You jokes
You know what's so horrible about this website?
When I mimic another person's account, the picture ALWAYS changes color. No more identity theft for me.
Are you Roblox? 'Cuz I wanna play ya all day.
Your hairline is so fat that when you meet Santa, you're fatter than him and your mom.
In America, you have Pop-Tarts. We in Germany here have Toastbrot.
A Jew and a Jew walk into a bar. The goy says, "What do you want?" The first Jew says, "Give it alcohol." The second Jew says, "My son ran away and became Christian." Another Jew pipes in, he says, "My son too!" The bartender turns around and says, "You're not going to believe this..."
Memes
W-what does, I mean uh, what is, um-, wh-whatβs the difference, no... I mean- I mean what do you call a, um... sorry guys, i-i canβt do this. π₯π₯Ί
*runs away in tears*
Bro, if you think about it, your mom and God have one thing in common... They're both big.
If you are homeless, get a home.
What do you call a kid with no home?
A homeless kid.
If you had a dollar for every time someone said you're ugly, you'd meet someone who wouldn't say you're ugly.
If you look at this joke, you are going to meet a Catholic priest tomorrow.
I was talking to my friends and they said a random topic about cats, and I'm like, "Water you talking about?" =3
"Wanna hear a joke?"
"Sure."
"You SURE will be glad when this dad joke's over."
"That was pretty DAD!"
Guys, please stop making fake accounts of me. It's not funny, and it's disrespectful of you, ok, bitch?

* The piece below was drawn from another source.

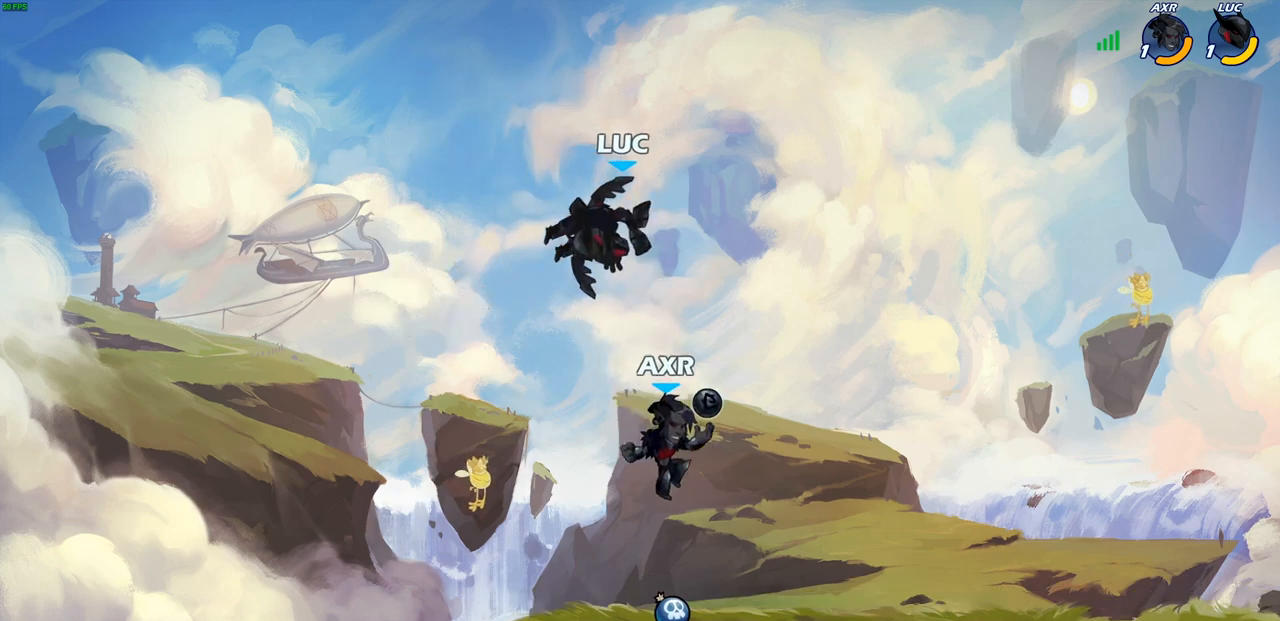
{"buttons": [], "left_stick": "right", "right_stick": "center", "events": [[183, "SQUARE", "down"], [267, "SQUARE", "up"]]}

19 comments from. Ok-Community-6032 Cute. β€οΈ
Clamgodamron: Are you a kid?
Big-Reflection-104. Beautiful π
Rich-impact-5709. Your a doll.π
Cutie-pie-9020 Hot!!! :P
Can I watch you?
Yes, you can watch me your watch.
No, I mean can I WATCH you?
I don't get it. π *facepalm*.
OOOOOOH YOU MEAN WATCH WITH YOUR EYES! YES!
I farted, try me. You farted? Oh no, we all farted.
The plane crashed, but I did too on a pillow.
Did you know some people don't put on masks because they wanna act like something? Some put masks on to show their depression and feeling.
What do you call a dwarf?
Adrian!
What do you call a door that's a man? A door, man.